> _THE PROBLEM_
Copy out each line below that has the word "left" in it.

Records from a dataset:
((

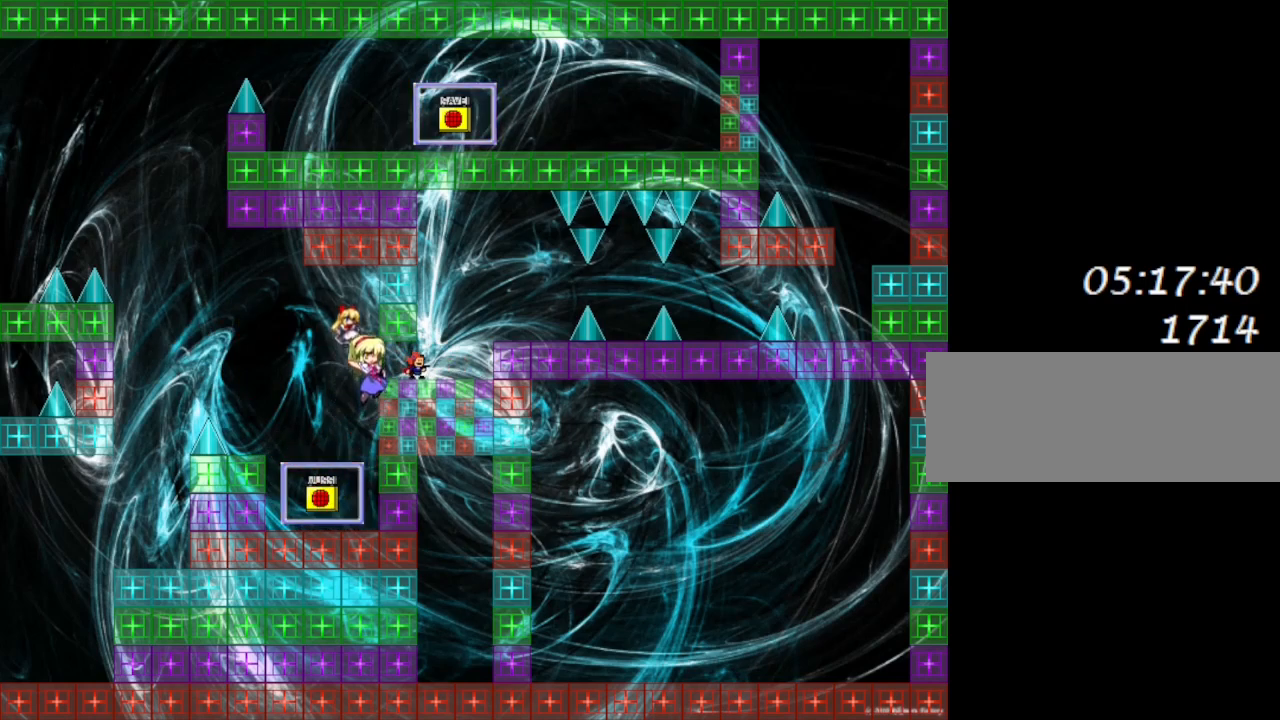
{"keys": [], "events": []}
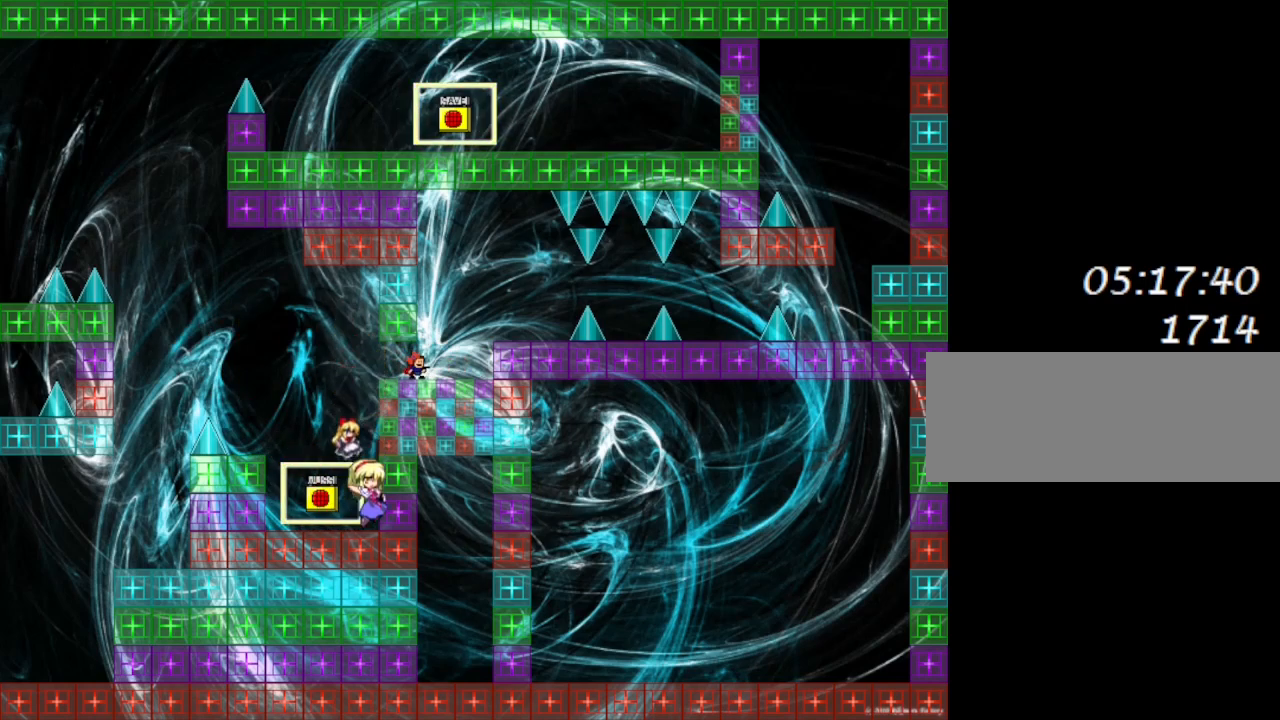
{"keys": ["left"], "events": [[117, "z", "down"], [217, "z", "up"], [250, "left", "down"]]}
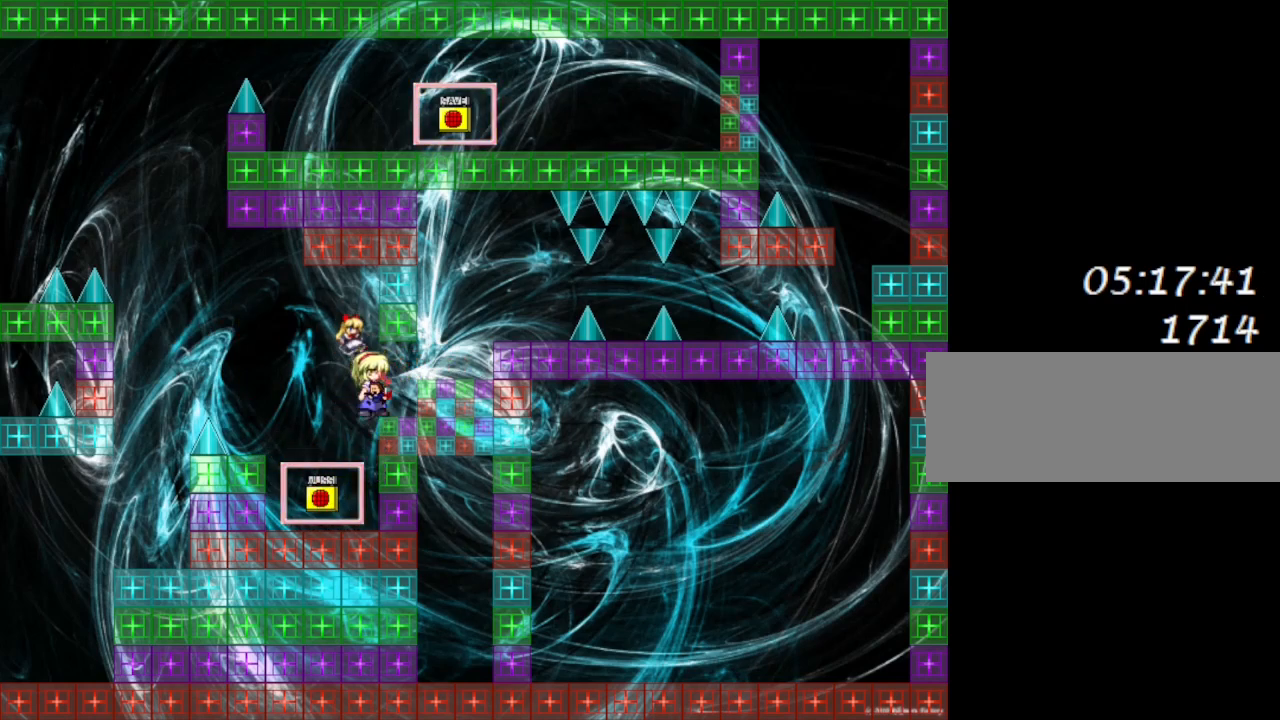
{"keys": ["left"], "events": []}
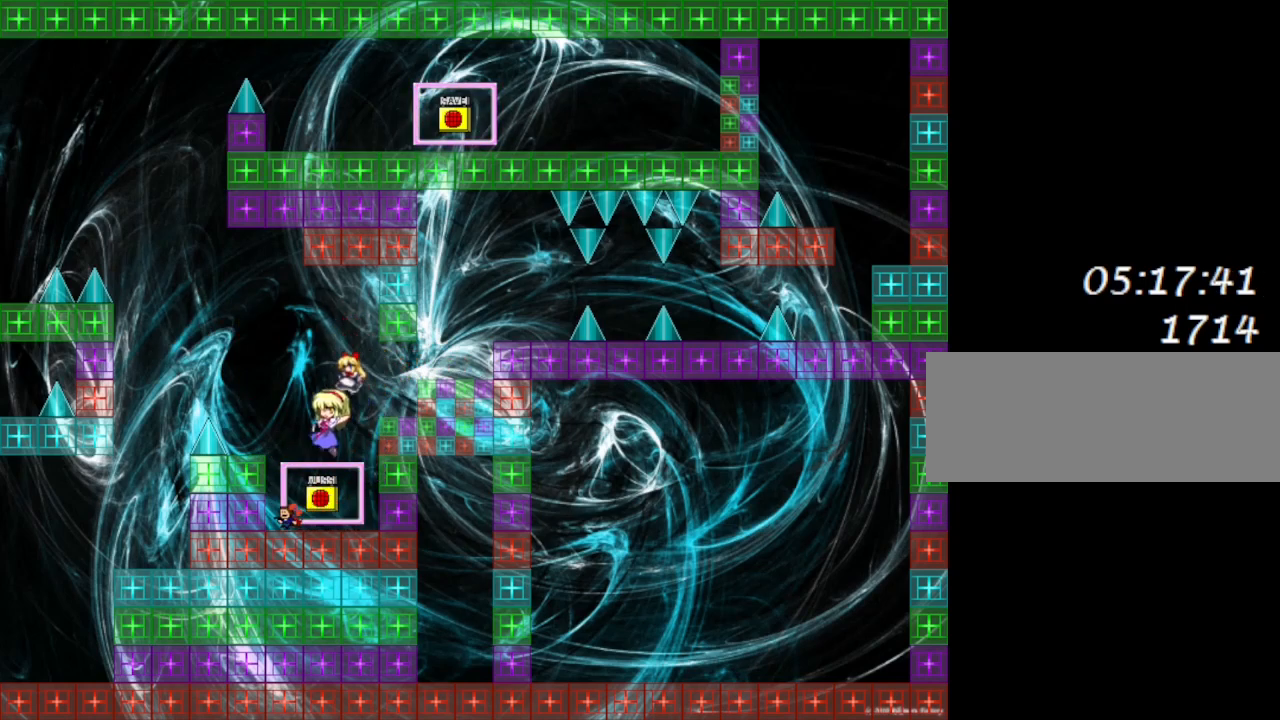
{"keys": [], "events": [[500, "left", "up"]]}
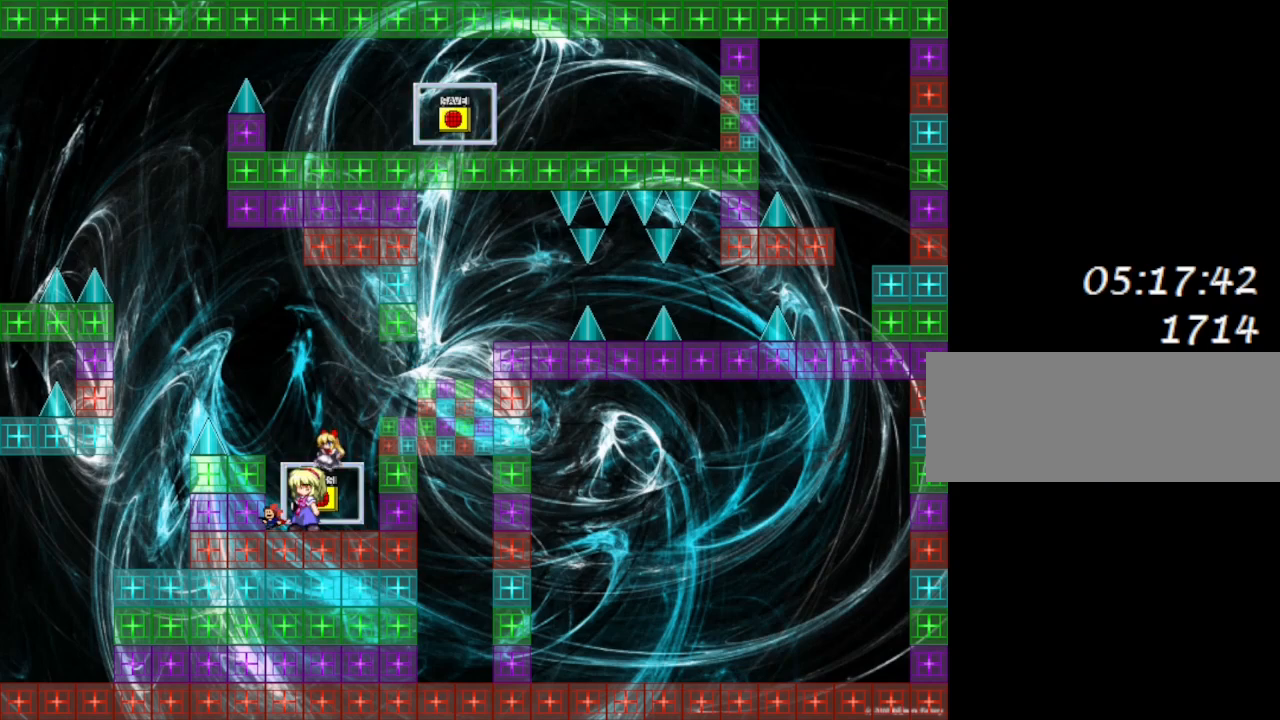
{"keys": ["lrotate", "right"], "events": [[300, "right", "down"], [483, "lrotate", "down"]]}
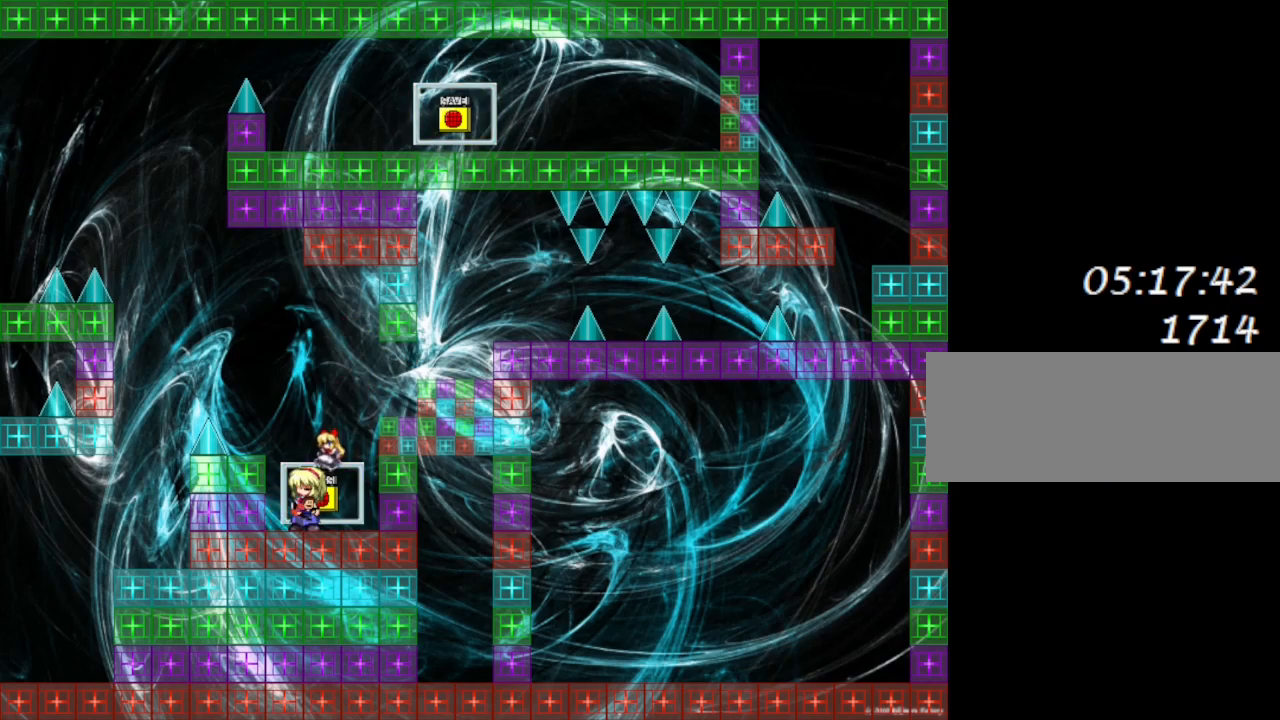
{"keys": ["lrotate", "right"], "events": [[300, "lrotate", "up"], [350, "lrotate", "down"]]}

))

> _TASK OUTPUT_
{"keys": ["left"], "events": [[117, "z", "down"], [217, "z", "up"], [250, "left", "down"]]}
{"keys": ["left"], "events": []}
{"keys": [], "events": [[500, "left", "up"]]}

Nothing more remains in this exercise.